*Directions for this task:* Using the entries that follow, give the number of lines containing the string "false". Write nothing besides that number.

*Data to examine:*
-=-=-=-=-

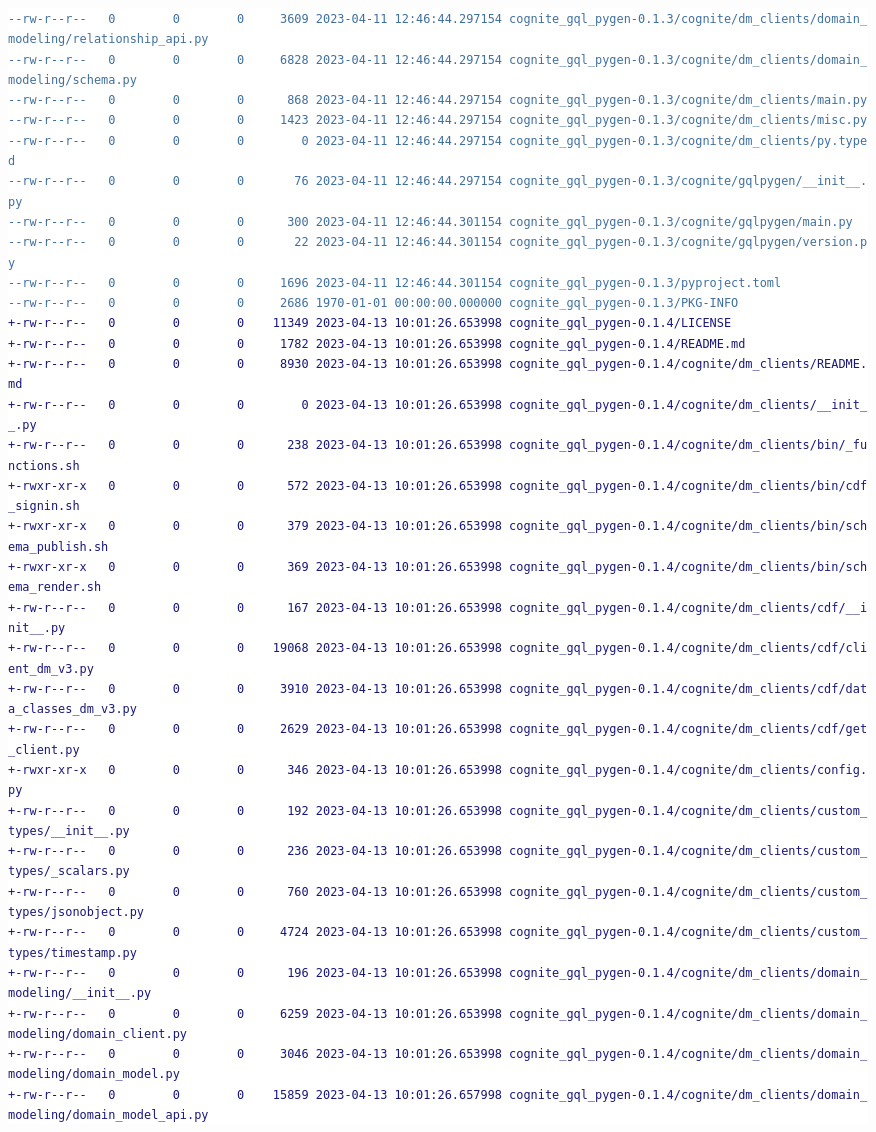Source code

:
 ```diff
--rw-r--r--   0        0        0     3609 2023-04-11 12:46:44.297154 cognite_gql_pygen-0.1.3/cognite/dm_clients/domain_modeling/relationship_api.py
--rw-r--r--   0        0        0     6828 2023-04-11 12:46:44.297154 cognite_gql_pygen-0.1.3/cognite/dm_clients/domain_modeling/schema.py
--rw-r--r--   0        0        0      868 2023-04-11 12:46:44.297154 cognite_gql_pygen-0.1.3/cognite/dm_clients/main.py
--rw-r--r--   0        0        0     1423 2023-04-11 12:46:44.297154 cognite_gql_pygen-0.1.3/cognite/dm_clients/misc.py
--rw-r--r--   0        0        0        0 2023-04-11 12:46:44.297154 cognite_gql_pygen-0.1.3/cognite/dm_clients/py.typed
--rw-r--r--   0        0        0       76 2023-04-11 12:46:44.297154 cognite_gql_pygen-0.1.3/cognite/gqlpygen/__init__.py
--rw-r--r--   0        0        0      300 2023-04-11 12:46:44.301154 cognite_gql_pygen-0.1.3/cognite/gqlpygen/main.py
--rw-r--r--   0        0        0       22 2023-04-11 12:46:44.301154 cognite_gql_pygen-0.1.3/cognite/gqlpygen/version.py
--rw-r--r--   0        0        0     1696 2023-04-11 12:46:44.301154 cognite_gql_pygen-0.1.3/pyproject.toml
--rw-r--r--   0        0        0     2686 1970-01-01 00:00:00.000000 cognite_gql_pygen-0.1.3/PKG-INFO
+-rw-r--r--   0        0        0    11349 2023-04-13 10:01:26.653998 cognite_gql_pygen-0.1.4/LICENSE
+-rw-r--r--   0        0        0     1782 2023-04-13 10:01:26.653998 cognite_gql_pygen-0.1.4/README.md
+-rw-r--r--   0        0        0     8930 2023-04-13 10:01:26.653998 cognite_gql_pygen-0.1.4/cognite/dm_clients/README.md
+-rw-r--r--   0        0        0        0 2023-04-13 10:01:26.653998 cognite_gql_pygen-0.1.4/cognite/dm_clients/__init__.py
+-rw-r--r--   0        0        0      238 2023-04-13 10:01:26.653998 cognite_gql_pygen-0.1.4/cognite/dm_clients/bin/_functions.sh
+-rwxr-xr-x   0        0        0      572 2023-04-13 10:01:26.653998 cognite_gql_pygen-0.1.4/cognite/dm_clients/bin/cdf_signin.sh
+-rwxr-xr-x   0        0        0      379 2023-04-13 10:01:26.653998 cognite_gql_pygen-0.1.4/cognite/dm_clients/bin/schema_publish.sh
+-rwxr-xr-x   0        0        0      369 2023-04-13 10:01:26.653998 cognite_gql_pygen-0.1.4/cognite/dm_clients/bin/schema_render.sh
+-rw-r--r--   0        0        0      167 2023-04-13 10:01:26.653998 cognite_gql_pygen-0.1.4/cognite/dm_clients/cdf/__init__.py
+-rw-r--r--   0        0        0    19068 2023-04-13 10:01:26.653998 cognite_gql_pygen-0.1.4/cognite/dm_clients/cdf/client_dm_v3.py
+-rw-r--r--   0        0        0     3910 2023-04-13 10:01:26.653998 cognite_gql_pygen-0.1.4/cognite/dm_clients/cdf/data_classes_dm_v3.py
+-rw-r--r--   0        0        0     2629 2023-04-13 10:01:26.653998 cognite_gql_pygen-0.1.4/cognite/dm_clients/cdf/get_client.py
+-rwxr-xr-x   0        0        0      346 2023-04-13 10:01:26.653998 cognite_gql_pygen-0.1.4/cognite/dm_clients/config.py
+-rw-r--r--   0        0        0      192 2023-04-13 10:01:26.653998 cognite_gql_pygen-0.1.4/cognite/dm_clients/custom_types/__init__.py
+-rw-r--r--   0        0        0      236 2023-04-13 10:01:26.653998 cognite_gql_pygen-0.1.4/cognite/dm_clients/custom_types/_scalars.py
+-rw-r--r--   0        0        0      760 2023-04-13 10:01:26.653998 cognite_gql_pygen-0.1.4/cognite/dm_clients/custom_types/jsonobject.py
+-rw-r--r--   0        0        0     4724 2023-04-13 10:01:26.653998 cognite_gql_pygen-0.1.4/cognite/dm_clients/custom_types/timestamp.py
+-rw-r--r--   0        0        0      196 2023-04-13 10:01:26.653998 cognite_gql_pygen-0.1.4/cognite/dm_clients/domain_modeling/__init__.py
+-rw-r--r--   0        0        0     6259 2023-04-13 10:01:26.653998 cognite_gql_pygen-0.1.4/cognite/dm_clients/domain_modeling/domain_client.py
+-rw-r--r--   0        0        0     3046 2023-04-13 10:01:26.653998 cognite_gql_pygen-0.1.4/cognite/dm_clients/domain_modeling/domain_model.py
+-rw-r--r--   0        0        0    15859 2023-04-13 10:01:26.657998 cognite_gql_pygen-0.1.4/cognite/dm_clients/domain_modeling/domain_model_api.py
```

-=-=-=-=-

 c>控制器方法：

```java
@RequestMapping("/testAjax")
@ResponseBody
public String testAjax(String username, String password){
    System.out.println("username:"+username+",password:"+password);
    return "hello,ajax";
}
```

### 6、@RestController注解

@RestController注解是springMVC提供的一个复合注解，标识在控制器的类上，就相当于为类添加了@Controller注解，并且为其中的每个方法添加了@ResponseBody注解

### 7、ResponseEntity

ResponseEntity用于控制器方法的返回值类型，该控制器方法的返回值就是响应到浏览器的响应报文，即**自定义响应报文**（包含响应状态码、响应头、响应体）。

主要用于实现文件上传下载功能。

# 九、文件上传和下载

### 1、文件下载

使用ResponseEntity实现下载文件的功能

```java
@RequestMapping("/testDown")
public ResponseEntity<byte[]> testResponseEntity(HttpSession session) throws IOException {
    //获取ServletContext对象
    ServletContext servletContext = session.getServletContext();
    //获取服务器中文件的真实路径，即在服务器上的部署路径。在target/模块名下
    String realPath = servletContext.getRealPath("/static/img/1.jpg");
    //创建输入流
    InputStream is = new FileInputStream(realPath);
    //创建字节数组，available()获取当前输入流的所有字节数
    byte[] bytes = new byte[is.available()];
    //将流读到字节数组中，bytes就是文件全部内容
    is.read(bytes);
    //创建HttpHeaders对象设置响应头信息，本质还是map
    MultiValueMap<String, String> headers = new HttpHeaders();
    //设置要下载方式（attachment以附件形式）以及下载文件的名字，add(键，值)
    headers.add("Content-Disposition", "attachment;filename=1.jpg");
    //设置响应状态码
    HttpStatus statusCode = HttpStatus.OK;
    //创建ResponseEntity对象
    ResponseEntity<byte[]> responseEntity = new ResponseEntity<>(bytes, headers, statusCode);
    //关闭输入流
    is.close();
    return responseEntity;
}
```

-=-=-=-=-

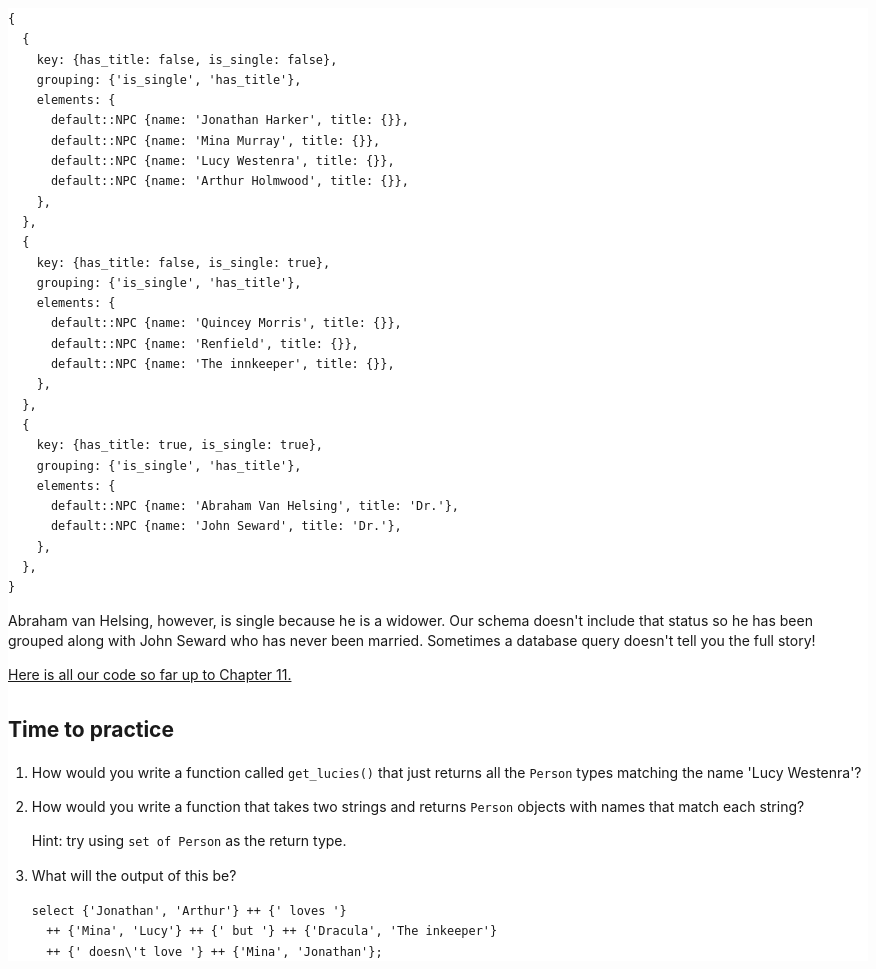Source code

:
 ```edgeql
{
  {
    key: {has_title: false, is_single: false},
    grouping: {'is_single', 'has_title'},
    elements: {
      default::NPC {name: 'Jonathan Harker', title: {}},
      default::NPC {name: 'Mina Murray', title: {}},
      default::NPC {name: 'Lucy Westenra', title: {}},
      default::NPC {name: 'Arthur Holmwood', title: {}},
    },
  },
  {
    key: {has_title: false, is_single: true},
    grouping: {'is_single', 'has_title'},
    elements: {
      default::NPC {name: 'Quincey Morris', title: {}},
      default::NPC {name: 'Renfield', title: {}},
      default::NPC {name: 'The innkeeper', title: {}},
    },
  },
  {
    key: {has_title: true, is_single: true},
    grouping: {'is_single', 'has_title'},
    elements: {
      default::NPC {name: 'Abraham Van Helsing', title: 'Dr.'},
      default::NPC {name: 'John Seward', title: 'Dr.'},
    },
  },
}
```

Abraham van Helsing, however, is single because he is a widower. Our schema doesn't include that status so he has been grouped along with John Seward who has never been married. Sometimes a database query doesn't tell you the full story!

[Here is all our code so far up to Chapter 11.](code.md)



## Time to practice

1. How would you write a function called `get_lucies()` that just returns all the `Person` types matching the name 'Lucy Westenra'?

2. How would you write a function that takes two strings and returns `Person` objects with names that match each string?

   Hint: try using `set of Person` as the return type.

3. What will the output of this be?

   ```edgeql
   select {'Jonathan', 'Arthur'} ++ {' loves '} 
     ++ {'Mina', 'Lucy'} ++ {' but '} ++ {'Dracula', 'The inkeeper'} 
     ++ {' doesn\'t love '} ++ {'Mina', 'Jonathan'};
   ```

-=-=-=-=-

*Answer box:* 2